STATED TASK A
Name every index, table, and column name that appears in the two CQL statements shown in the CREATE INDEX patch message.
STATED TASK B
Answer these questions from the CREATE INDEX patch message:
(i) What issue number does the patch fix?
(ii) Which of the two choices did Cassandra go with?
(iii) How many insertions does the summary line report in total?
STATED TASK C
Retype the part of the CREATE INDEX patch message that opens with the words containing "Fixes #9182." and closes with "insertions(+), 4 deletions(-)".

SOURCE
◇ ◇ ◇ ◇ ◇ ◇ ◇
[PATCH] cql: make CREATE INDEX IF NOT EXISTS be silent if named index exists

47 views
Skip to first unread message

Nadav Har'El

<nyh@scylladb.com>
unread,
Aug 10, 2021, 2:53:01 PM8/10/21
to scylladb-dev@googlegroups.com, Nadav Har'El
What should the following pair of statements do?

CREATE INDEX xyz ON tbl(a)
CREATE INDEX IF NOT EXISTS xyz ON tbl(b)

There are two reasonable choices:
1. The index with the name xyz exists, so the second command should do
nothing, because of the "IF NOT EXISTS".
2. The index on table(b) does *not* exist, so the command should try to
create it and when it can't (because the name xyz is already taken),
it should produce an error message.

Currently, Scylla went with choice 2, but Cassandra went with choice 1,
so in this patch we switch to choice 1 and add a cql-pytest test to
confirm the behavior of Scylla and Cassandra in this respect is
identical.

Fixes #9182.

Signed-off-by: Nadav Har'El <n...@scylladb.com>
---
test/cql-pytest/test_secondary_index.py | 22 ++++++++++++++++++++++
cql3/statements/create_index_statement.cc | 12 ++++++++----
2 files changed, 30 insertions(+), 4 deletions(-)
◇ ◇ ◇ ◇ ◇ ◇ ◇
GIVEN INFORMATION
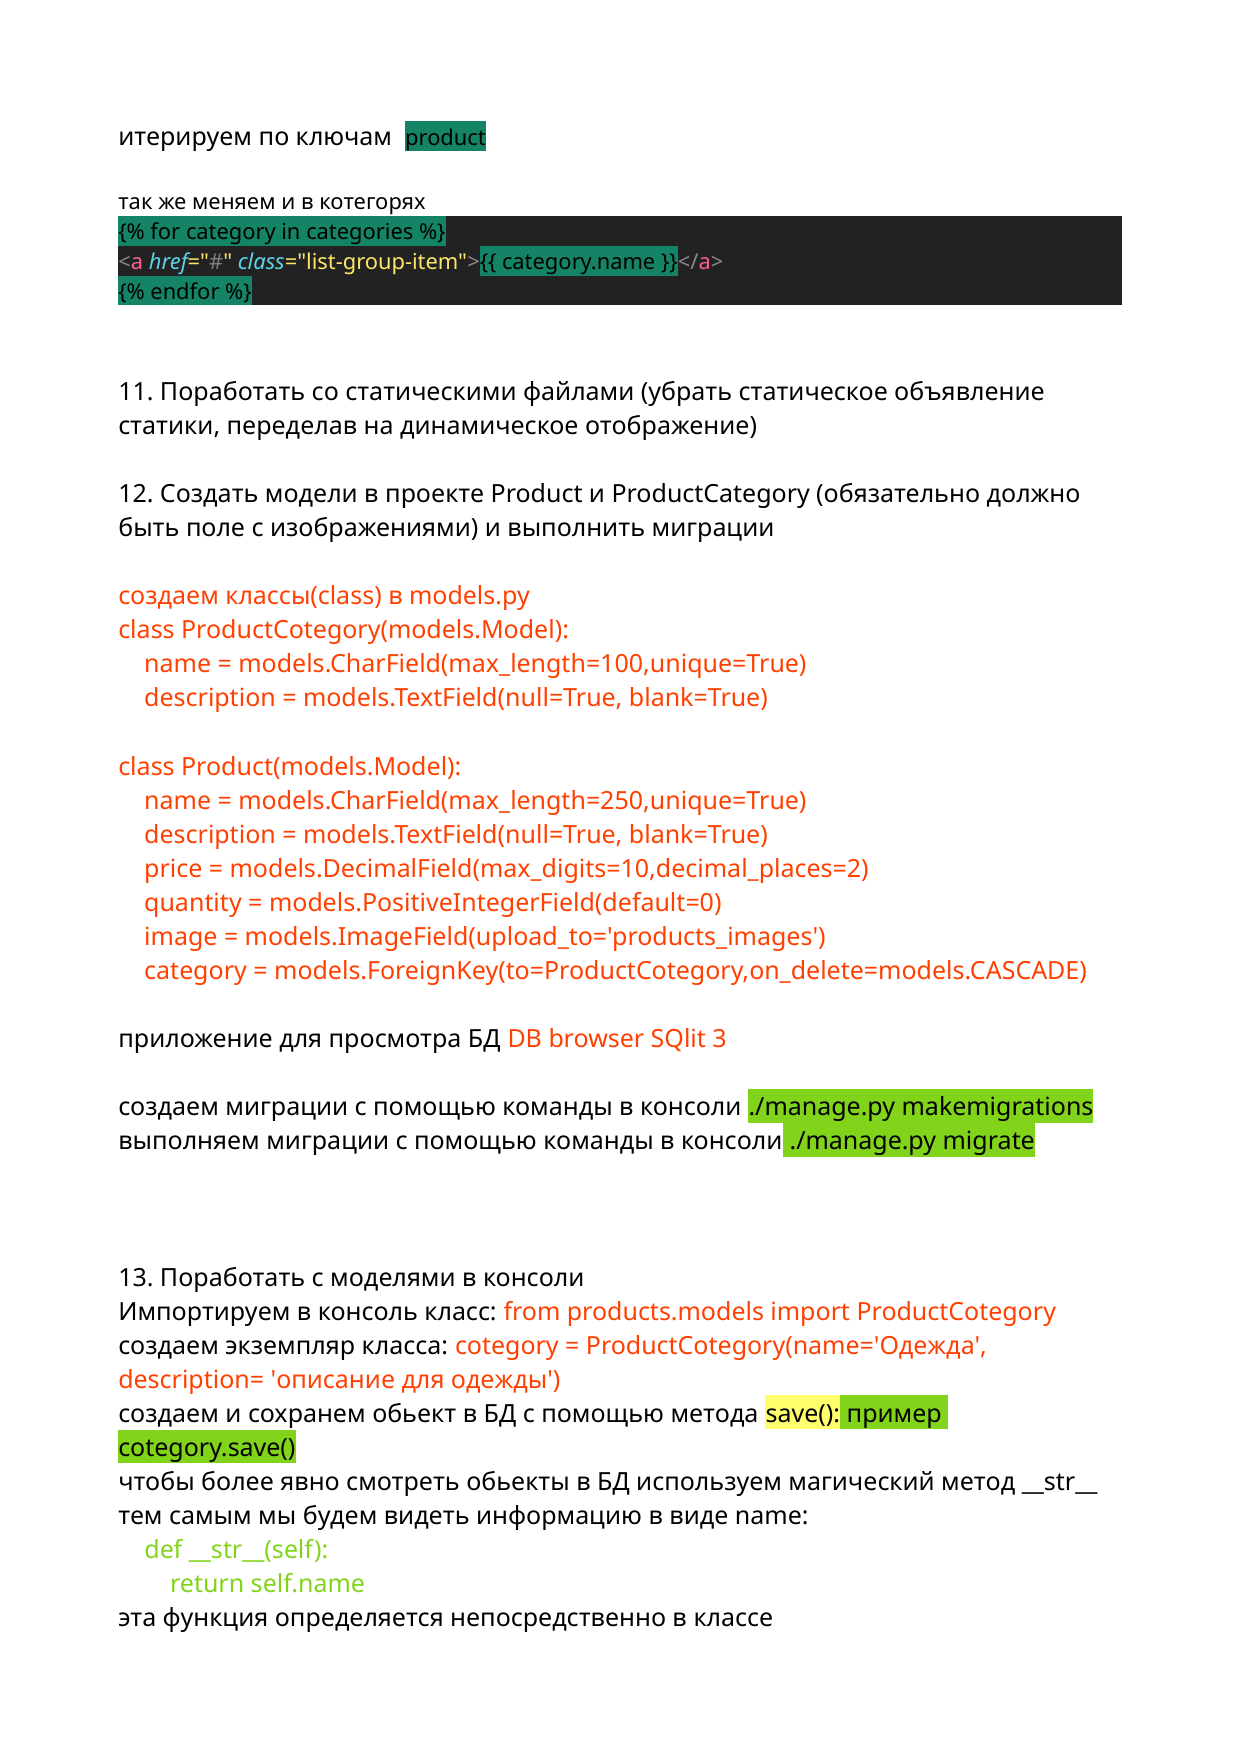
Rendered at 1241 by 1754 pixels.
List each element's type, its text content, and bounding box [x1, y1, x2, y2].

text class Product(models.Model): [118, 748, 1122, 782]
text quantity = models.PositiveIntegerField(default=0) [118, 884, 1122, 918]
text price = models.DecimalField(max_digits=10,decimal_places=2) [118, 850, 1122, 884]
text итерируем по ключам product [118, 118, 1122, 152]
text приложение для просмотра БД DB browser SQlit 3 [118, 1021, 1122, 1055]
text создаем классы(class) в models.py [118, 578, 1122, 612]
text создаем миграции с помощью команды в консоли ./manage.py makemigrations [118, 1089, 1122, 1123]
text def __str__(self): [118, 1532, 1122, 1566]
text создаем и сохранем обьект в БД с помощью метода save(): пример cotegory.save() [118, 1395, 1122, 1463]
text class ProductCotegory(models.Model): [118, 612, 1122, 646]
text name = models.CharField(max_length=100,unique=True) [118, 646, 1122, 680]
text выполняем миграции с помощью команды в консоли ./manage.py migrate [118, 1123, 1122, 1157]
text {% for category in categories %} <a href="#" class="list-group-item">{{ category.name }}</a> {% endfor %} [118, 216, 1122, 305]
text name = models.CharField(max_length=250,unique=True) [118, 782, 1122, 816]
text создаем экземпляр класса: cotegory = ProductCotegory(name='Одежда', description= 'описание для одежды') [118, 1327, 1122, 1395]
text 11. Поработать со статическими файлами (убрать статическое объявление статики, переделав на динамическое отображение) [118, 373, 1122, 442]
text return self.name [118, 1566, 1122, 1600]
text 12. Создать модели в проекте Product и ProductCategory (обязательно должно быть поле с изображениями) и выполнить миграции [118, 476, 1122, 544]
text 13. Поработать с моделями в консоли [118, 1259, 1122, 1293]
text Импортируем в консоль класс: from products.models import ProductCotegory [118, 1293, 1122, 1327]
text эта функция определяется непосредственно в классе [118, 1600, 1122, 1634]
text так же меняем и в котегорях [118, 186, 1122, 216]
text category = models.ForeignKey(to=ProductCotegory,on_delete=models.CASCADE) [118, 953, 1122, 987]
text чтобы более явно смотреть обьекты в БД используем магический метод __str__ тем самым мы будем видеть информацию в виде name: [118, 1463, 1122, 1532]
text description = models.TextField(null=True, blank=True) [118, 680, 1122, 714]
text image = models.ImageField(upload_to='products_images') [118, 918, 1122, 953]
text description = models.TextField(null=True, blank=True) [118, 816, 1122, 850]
◇ ◇ ◇ ◇ ◇ ◇ ◇
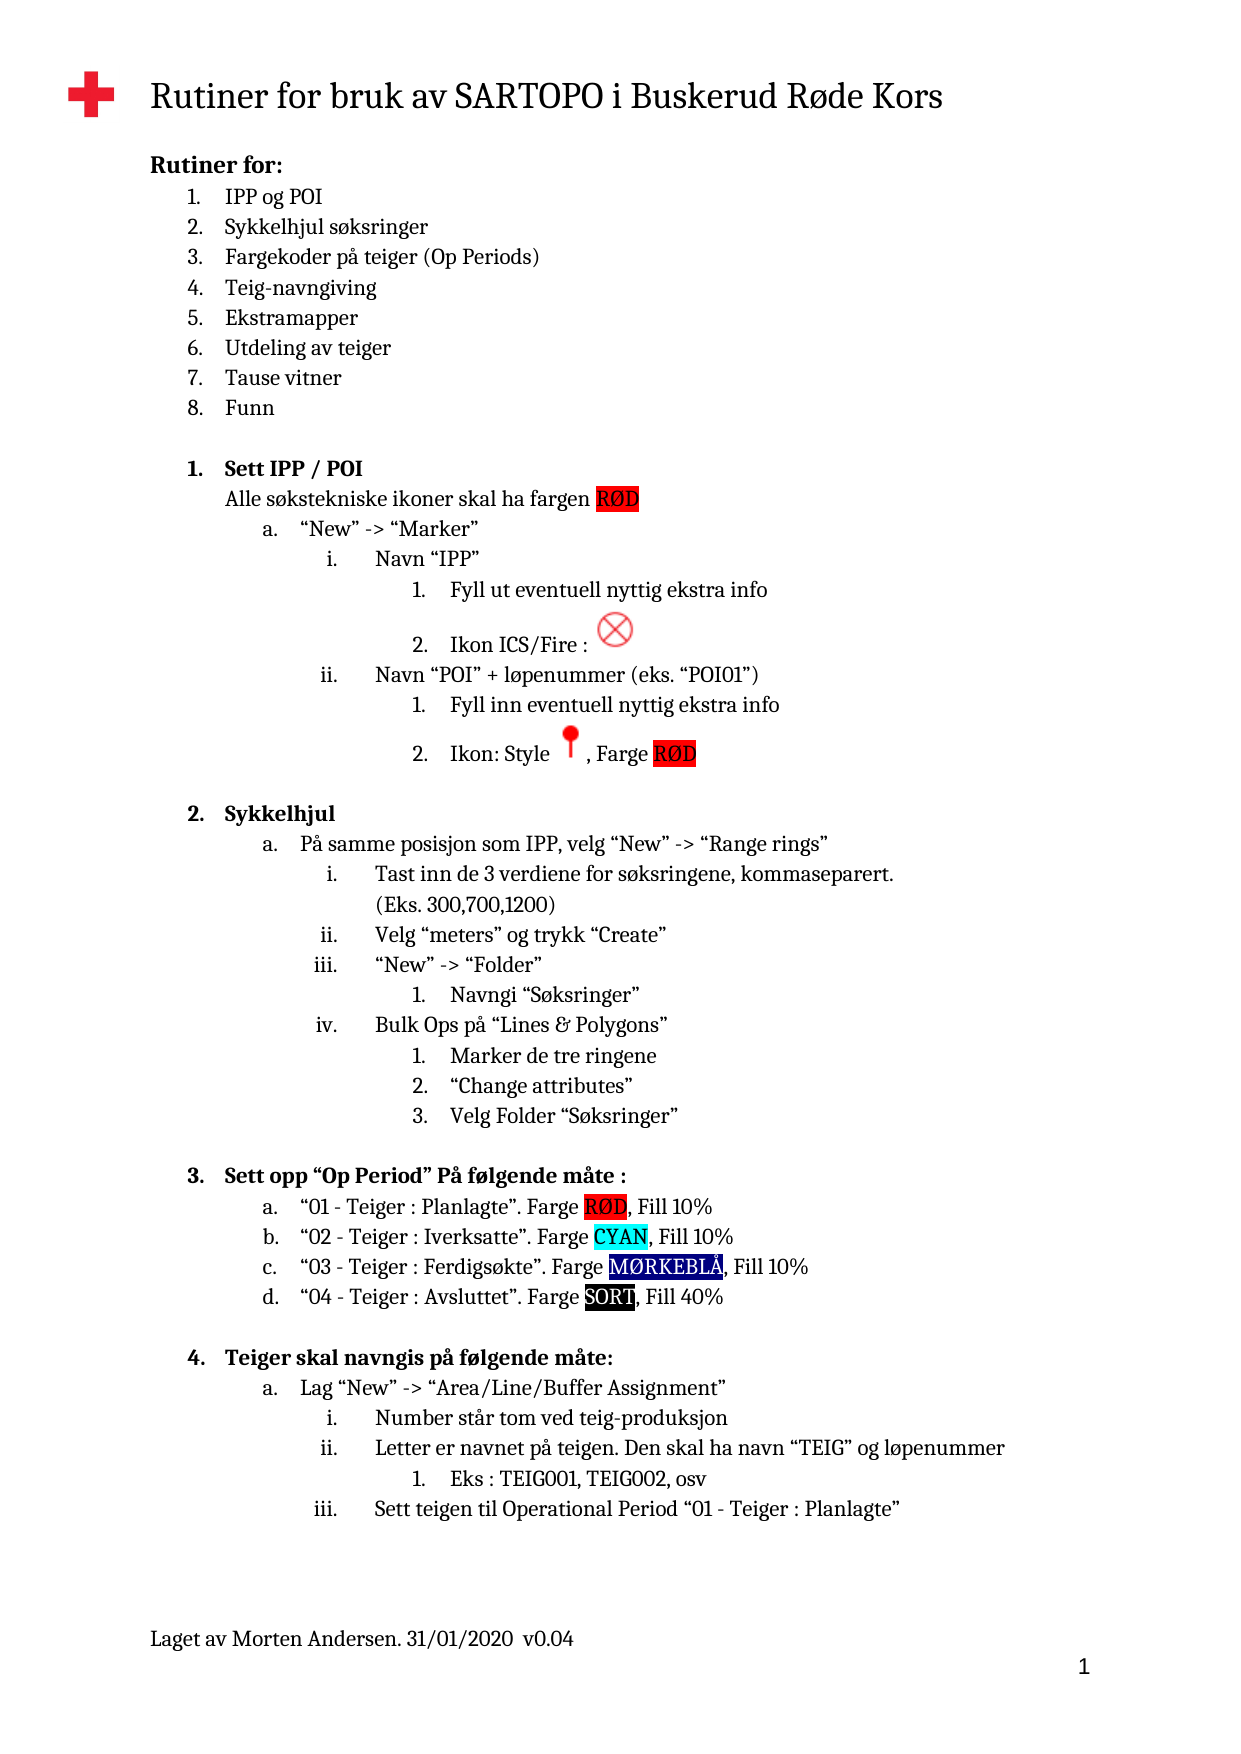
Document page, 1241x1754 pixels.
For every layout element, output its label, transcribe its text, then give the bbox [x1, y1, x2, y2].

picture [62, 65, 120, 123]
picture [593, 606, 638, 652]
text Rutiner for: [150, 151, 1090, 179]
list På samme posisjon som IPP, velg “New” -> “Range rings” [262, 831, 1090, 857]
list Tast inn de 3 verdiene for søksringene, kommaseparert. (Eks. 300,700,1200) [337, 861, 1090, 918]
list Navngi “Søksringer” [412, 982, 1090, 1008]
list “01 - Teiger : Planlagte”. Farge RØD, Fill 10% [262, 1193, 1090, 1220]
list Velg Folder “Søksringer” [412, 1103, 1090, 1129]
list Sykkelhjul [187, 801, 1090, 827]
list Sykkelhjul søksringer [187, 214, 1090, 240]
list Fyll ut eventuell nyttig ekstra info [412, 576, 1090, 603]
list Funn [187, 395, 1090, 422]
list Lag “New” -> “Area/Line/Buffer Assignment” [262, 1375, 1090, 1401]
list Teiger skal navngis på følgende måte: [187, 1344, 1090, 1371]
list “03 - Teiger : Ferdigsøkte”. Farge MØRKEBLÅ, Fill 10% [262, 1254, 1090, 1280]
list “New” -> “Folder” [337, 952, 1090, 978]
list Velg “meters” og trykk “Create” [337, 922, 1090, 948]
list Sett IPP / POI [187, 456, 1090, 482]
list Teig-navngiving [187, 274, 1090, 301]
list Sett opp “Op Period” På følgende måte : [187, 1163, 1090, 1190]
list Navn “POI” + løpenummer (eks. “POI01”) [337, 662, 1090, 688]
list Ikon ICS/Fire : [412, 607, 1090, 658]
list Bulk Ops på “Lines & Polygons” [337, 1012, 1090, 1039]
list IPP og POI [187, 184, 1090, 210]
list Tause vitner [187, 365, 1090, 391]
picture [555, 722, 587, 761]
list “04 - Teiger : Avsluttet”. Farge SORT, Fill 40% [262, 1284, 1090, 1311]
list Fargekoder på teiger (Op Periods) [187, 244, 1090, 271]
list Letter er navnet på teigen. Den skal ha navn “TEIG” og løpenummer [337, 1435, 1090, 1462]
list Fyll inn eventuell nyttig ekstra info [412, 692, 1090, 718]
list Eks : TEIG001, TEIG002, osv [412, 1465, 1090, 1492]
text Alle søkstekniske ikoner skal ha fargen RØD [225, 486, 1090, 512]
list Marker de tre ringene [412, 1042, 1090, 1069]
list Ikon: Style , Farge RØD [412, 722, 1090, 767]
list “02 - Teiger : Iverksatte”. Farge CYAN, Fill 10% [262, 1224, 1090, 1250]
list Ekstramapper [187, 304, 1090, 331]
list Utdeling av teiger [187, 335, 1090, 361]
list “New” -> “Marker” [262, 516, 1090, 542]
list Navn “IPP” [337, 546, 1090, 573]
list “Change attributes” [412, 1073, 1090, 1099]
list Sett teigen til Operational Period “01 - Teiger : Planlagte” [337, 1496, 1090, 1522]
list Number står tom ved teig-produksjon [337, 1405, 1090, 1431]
◇ ◇ ◇ ◇ ◇ ◇ ◇
REPLY A
xyz, tbl, a, b

REPLY B
(i) #9182
(ii) Choice 1
(iii) 30

REPLY C
Fixes #9182.

Signed-off-by: Nadav Har'El <n...@scylladb.com>
---
test/cql-pytest/test_secondary_index.py | 22 ++++++++++++++++++++++
cql3/statements/create_index_statement.cc | 12 ++++++++----
2 files changed, 30 insertions(+), 4 deletions(-)